[Saved entries]
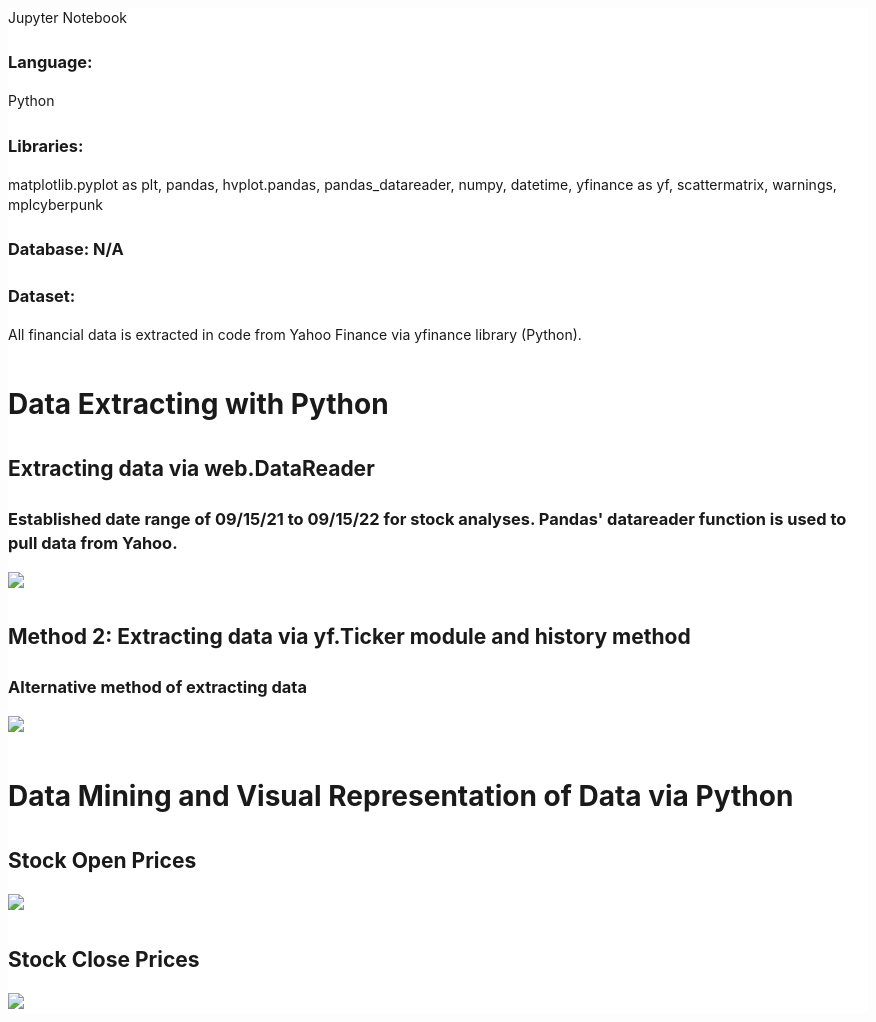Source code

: Jupyter Notebook

### Language:

Python

### Libraries:

matplotlib.pyplot as plt, pandas, hvplot.pandas, pandas_datareader, numpy, datetime, yfinance as yf, scattermatrix, warnings, mplcyberpunk

### Database: N/A

### Dataset:

All financial data is extracted in code from Yahoo Finance via yfinance library (Python). 


# Data Extracting with Python

## Extracting data via web.DataReader

### Established date range of 09/15/21 to 09/15/22 for stock analyses. Pandas' datareader function is used to pull data from Yahoo.

<img src="https://github.com/katmarcin/Green_Stock_Analysis_with_Matplotlib/blob/0f56ed7087b80cf68a06abc3c4d760ce1f0fa3f9/images/extract.jpg" />

## Method 2: Extracting data via yf.Ticker module and history method

### Alternative method of extracting data 

<img src="https://github.com/katmarcin/Green_Stock_Analysis_with_Matplotlib/blob/0f56ed7087b80cf68a06abc3c4d760ce1f0fa3f9/images/extract_2.jpg" />


# Data Mining and Visual Representation of Data via Python

## Stock Open Prices


<img src="https://github.com/katmarcin/Green_Stock_Analysis_with_Matplotlib/blob/0f56ed7087b80cf68a06abc3c4d760ce1f0fa3f9/images/stock_open.jpg" />

## Stock Close Prices


<img src="https://github.com/katmarcin/Green_Stock_Analysis_with_Matplotlib/blob/0f56ed7087b80cf68a06abc3c4d760ce1f0fa3f9/images/stock_close.jpg" />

Job item: Going over every line of the entries, tally those containing the string "Prices" and report only the figure.

Reply to the exercise: 2